From Green to Gold - and Back to Green Again...
- Becky Feikema
- 6 days ago
- 3 min read

...That’s one way to summarize what has been happening on our farm lately. The long hours of the harvest season start to wear on people after we have been at it these many weeks. It means late bedtimes, missed kids’ activities, and looking in a lunchpail and wanting to throw the hundredth cold sandwich of the season right out the window. It also means trying to have a bit more patience, a bit more understanding and maybe a mangled tongue from biting it more often than you would like.
With the exception of a couple of days of wet weather, we have been steadily working at the corn harvest. The moisture of the corn is down in that 16-20% range which makes a quick hit with the dryer running when it is 60 degrees outside pretty easy. However, with yields averaging around 246 bushels per acre we are running out of storage pretty quickly. We have tried to mitigate this by bringing some to the elevator and some home to our own storage. Lines at the local elevator were manageable except for a couple days where the wait was close to two hours. We also stopped the combines for two days this week to take dry corn out of our bins and store it in grain bags. This has worked well for us in the past, being able to store grain and then haul it to town sometime this winter. It is not as ideal as having permanent bin storage but we have yet to find a spare 2M in cash to make it happen.

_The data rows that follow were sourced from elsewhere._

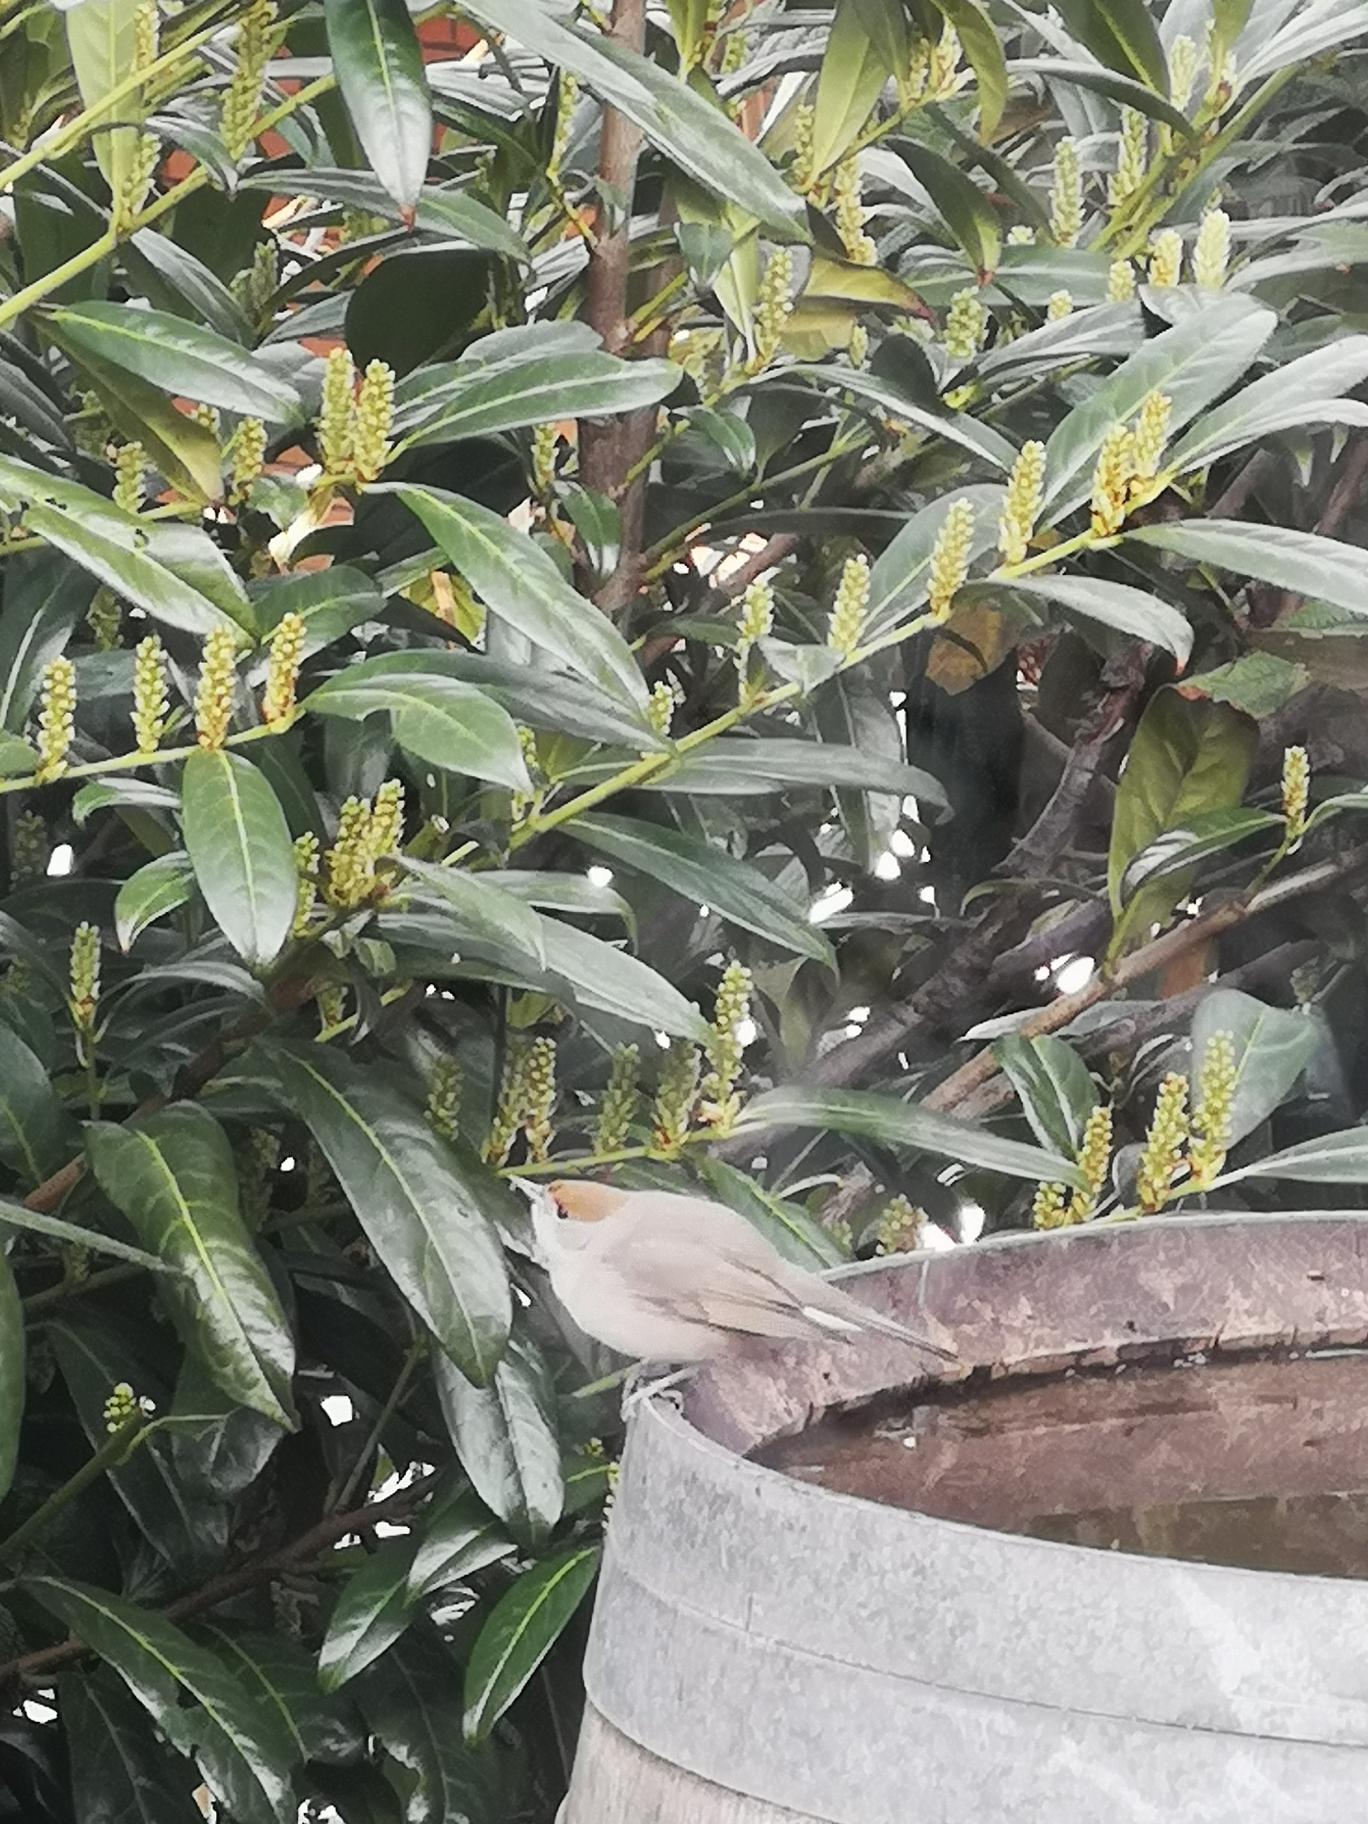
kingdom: Animalia
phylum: Chordata
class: Aves
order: Passeriformes
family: Sylviidae
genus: Sylvia
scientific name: Sylvia atricapilla
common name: Munk
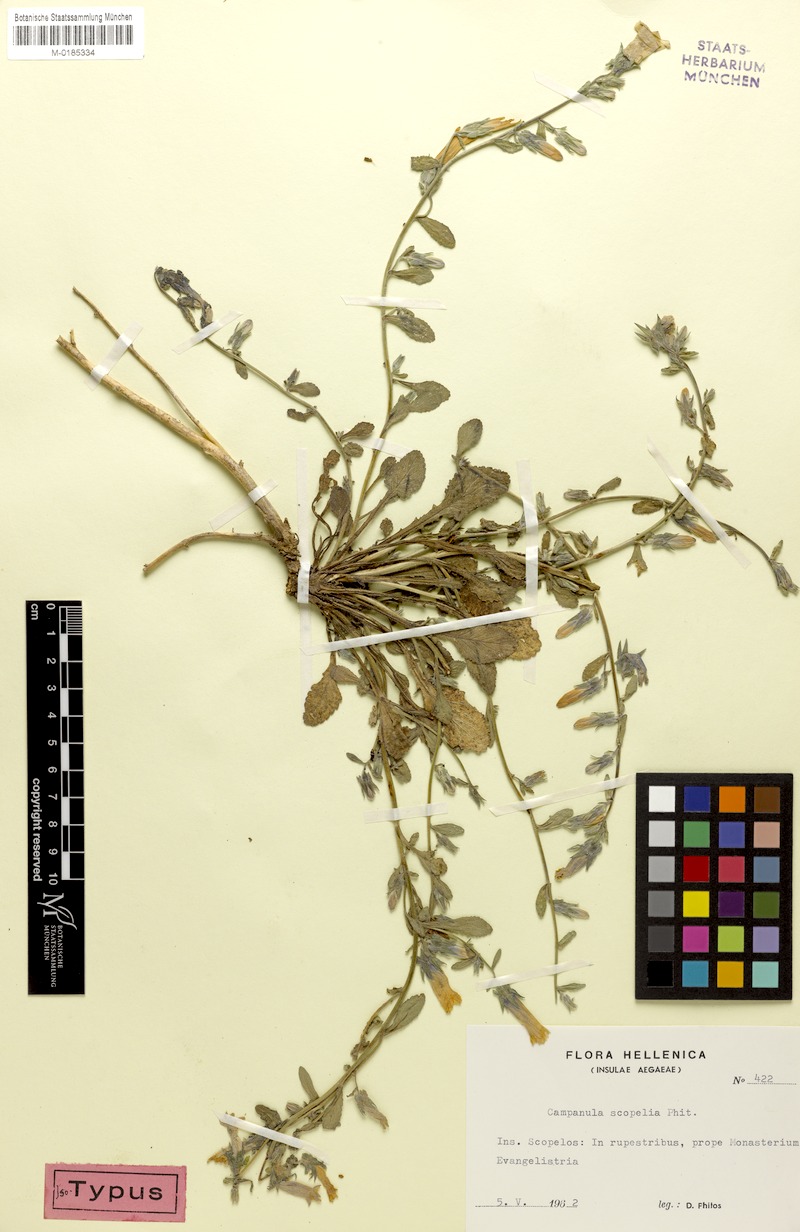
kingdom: Plantae
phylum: Tracheophyta
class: Magnoliopsida
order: Asterales
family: Campanulaceae
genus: Campanula
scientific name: Campanula scopelia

When we built our current bin set up 10 years ago, it seemed like plenty of storage. But in 10 years, we added acres and also significant bushel per acre and now it is not near enough.

Right behind the combines there is much work being done as well. We have the balers going putting up corn stalk bales for bedding, our drill planting cover crops, our strip till rig preparing the soil for next years’ planting and manure being applied. We are applying our own cattle manure on top of planted cover crop and then strip tilling into that in some fields. In other fields, swine manure is being knifed in using the same GPS guidance lines as our strip till machine so that we can strip till and then plant in the same strip next spring, placing the seeds right over top of the nutrients from the manure.

We are getting to the end of the cover crop planting, usually the 20th of October unless it looks to be really warm. Most of what we drilled looks great and the trials we did inter-seeding around the 1st of September have about 8 inches of green growth. Flying on seed into standing crop worked marginally well but the early inter-seeding in corn at V7 was not very successful. Another reminder of not a failure, just a success in learning what doesn’t work.
In addition to the field work, fall calves from Montana arrived this week. It has been a pleasure working with this same ranching family for several years; going out with our trucks, helping to round them up off the pastures and hauling them home.
October is a very satisfying month as harvest and new beginnings overlap, tracking production and meaningful planning coincide and gratitude for the past year and hope for the new one exists side by side.